Исходный текст:
Из многочисленных вариантов мотива страха перед тюремным заключением, обнаруживаемых при медленном чтении текстов Аксёнова, мы обратимся к одному из интереснейших по своему семантическому составу. В «Московской саге» читатель обнаруживает сотни описаний и эпизодов, характеризующих условия жизни человека в «контексте» быта, построенного на тюремном опыте. Это житейские привычки не только тех, кто находится или находился в заключении, но и их близких: «У Цецилии был уже большой опыт по стоянию в тюремных очередях. Обычно она брала с собой книги, И. Сталина " Вопросы ленинизма", скажем, или что-нибудь ещё фундаментальнее, делала закладки, выписывала цитаты, это потом очень помогало на лекциях. Книги, вечные ее друзья, надежные марксистские книги, помогали ей также бороться с отвратительной тревогой, ко -торую она всегда испытывала в этих очередях»7. Жители СССР настолько привыкли к тревожным состояниям и необходимости постоянных оглядок, что уже не обращают внимания на очевидное противоречие: режим требует идеологической поддержки даже от тех, кого полностью уничтожил. Сложность и неоднозначность ситуации иллюстрирует положение Цецилии: её любимые «марксистские книги», которые «помогают на лекциях», являются политической платформой
советского строя, но именно эта политическая система разрывает её семью. Очередь в тюрьму, таким образом, идеологически оправдывается с помощью неоспоримых трактатов социализма (враги народа должны нести законное наказание). Встаёт очевидный и, на первый взгляд, совершенно не тревожащий Цецилию вопрос: а чем же оправдывается сама тюрьма социализма? Ответ на него не может искать население художественно воссозданной реальности начала 1940-х, им нужны силы для самого элементарного выживания и попытки спасти любимых. Желание найти для себя такой ответ может возникнуть у отзывчивого читателя, что и станет свидетельством активного сопереживания тексту. В приведённом эпизоде автор приводит героиню к горькому и даже трагичному абсурду: сложно придумать более значимую книгу для «политического климата» 1941 г., чем упомянутая сталинская работа, пережившая 11 изданий (последняя редакция как раз датируется 1939-м годом).

Выдержка из данных:
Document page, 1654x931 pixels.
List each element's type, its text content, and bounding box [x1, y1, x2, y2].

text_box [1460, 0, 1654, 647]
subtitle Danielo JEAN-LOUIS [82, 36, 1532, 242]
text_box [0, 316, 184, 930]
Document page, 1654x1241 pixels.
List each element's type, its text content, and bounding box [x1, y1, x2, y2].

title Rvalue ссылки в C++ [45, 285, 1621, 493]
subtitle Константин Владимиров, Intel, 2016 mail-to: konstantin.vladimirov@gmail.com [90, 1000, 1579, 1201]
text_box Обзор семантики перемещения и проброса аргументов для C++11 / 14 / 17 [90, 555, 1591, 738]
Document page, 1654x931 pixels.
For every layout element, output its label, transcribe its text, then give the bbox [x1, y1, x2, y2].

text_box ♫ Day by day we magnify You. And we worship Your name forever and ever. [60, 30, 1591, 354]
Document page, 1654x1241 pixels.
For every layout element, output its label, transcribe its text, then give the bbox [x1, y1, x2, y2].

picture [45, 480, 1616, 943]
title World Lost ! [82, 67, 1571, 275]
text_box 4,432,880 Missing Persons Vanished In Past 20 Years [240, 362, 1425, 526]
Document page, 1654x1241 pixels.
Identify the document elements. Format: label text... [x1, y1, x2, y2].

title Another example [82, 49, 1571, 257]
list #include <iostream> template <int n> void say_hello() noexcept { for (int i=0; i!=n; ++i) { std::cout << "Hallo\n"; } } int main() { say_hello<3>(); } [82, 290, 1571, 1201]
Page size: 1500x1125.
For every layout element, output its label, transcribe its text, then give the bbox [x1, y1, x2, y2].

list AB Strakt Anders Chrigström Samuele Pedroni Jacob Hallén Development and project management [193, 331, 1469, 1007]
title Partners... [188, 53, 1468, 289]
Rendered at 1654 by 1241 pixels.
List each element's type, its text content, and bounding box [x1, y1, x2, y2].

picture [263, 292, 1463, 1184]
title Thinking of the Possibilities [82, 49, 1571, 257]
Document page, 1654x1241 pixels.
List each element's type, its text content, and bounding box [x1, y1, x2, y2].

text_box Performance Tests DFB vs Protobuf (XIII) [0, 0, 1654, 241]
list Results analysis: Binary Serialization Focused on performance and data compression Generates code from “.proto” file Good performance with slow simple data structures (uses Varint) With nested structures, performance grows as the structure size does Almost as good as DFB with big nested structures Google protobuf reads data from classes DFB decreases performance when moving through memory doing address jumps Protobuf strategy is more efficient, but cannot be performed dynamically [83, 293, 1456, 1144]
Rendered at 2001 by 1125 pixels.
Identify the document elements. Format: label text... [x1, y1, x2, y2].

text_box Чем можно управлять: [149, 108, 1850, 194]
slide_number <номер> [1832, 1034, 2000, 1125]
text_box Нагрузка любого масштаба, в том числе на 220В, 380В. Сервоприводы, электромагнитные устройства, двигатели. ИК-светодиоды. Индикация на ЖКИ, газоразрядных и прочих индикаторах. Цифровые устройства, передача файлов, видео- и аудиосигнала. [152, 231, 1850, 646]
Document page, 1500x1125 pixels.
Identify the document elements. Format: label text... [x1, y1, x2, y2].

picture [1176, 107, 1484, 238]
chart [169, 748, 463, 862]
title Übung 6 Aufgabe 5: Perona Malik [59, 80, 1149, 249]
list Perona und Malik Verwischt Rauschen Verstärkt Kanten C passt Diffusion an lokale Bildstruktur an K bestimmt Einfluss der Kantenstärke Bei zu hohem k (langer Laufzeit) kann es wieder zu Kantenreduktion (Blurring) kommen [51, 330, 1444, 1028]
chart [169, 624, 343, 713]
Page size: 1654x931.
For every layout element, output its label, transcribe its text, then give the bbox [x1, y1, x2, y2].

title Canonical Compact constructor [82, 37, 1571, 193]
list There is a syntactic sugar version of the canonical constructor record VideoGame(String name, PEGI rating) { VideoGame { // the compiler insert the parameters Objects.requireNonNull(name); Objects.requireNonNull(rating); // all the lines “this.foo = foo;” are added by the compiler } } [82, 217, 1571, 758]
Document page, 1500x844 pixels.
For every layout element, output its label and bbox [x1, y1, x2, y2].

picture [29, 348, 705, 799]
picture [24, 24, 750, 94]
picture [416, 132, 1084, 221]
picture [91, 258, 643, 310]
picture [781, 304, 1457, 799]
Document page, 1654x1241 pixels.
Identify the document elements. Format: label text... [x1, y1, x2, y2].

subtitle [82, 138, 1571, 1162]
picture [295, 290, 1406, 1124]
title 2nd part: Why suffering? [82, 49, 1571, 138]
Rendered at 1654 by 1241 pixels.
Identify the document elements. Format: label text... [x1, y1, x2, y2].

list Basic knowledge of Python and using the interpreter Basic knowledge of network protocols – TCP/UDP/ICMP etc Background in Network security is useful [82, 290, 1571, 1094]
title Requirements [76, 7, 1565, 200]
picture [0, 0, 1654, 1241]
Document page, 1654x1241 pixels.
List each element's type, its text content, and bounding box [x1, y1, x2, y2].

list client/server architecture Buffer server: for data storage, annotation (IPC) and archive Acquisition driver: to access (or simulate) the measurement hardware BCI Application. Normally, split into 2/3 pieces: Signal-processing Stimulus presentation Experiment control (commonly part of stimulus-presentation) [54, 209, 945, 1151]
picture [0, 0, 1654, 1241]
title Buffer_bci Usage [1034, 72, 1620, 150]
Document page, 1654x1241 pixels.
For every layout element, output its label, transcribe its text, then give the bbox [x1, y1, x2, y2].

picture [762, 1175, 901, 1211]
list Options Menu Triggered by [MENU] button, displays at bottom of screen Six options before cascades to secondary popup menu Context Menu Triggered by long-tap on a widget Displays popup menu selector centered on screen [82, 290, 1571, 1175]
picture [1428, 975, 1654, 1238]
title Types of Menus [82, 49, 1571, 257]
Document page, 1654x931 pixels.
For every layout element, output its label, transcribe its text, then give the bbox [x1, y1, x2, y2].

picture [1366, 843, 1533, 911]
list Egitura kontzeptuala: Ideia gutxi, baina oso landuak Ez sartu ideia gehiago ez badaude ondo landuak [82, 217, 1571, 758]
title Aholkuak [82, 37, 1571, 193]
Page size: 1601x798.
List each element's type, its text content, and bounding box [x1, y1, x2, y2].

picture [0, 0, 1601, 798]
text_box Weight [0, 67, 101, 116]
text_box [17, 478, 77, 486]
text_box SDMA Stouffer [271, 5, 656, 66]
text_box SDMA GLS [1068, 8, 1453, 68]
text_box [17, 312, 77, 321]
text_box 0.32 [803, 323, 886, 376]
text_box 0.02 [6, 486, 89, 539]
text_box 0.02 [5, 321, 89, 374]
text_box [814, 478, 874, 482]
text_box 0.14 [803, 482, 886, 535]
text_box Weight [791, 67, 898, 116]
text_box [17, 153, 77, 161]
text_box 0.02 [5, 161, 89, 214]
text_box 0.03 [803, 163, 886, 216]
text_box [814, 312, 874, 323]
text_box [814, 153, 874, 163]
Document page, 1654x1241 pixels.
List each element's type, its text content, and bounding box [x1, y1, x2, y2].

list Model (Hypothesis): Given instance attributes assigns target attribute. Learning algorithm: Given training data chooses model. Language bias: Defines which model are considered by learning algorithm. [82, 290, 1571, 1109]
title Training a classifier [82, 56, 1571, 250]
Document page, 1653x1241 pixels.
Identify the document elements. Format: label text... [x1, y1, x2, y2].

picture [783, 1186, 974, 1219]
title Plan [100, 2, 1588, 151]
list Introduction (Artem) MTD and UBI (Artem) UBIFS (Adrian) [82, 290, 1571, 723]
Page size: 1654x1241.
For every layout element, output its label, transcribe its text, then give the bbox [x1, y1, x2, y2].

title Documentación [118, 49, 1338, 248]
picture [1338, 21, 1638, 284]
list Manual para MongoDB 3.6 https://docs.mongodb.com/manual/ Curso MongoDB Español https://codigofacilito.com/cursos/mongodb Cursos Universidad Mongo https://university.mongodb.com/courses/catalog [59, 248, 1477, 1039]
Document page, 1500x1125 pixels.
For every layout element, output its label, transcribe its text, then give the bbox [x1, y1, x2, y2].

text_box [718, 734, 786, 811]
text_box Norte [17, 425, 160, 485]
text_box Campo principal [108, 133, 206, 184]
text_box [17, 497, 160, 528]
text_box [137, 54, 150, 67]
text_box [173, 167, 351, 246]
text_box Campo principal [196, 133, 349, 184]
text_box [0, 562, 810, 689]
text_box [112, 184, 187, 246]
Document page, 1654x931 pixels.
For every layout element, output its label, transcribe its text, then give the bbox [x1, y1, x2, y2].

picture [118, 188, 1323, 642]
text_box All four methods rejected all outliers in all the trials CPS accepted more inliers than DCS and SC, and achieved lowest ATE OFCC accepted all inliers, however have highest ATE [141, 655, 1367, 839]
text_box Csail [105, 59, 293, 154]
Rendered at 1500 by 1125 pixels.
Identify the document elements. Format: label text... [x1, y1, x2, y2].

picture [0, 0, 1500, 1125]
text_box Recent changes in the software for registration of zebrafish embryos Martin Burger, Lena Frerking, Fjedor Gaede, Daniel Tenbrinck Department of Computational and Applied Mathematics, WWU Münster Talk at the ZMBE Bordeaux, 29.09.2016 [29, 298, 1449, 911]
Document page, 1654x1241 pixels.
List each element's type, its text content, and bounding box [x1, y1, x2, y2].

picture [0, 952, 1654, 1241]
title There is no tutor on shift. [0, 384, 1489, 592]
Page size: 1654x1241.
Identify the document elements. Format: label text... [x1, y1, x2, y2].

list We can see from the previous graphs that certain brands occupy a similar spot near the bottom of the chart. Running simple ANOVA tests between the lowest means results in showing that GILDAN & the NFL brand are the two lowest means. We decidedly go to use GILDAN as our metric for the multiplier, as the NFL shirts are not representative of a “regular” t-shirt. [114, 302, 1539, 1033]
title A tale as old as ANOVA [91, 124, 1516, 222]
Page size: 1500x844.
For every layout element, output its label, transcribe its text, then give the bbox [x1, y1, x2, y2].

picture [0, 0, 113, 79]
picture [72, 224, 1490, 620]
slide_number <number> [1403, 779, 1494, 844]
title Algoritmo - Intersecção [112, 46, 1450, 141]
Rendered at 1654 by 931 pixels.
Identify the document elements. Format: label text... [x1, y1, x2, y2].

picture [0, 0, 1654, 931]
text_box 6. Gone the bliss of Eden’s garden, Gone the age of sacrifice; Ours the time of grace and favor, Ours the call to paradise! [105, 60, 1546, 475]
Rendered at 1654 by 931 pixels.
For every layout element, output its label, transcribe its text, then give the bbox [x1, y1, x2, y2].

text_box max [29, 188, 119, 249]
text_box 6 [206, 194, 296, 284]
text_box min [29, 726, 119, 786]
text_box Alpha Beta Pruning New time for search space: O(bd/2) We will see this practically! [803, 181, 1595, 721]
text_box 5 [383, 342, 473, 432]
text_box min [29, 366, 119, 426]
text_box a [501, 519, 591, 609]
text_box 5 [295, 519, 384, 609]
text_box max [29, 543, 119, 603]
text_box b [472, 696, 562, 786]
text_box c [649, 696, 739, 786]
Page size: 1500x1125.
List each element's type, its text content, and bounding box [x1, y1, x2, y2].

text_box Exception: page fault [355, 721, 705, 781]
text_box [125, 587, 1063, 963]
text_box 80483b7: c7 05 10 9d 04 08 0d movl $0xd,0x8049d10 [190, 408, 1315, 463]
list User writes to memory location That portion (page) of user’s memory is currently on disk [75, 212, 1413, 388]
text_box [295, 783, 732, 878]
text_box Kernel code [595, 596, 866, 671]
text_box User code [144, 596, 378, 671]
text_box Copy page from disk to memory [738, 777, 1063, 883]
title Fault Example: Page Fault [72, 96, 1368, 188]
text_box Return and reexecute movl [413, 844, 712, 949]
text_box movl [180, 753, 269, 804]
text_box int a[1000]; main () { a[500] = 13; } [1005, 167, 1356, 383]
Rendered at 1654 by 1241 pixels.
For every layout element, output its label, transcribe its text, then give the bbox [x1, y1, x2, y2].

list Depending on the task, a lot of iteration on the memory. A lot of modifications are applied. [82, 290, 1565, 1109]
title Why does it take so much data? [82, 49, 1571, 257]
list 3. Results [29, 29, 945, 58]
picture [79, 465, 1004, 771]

Задания:
1/ Ответьте на вопросы по исходному тексту:
(a) Какую книгу Цецилия, например, брала с собой в тюремные очереди?
(b) Сколько изданий пережила упомянутая сталинская работа?
(c) Каким годом датируется последняя редакция этой работы?
2/ Что Цецилия делала с книгами, стоя в тюремных очередях, согласно исходному тексту? Перечислите все названные действия.

Ответы по заданиям:
1/
(a) «Вопросы ленинизма» И. Сталина.
(b) 11 изданий.
(c) 1939 годом.

2/
- Брала книги с собой.
- Делала закладки.
- Выписывала цитаты.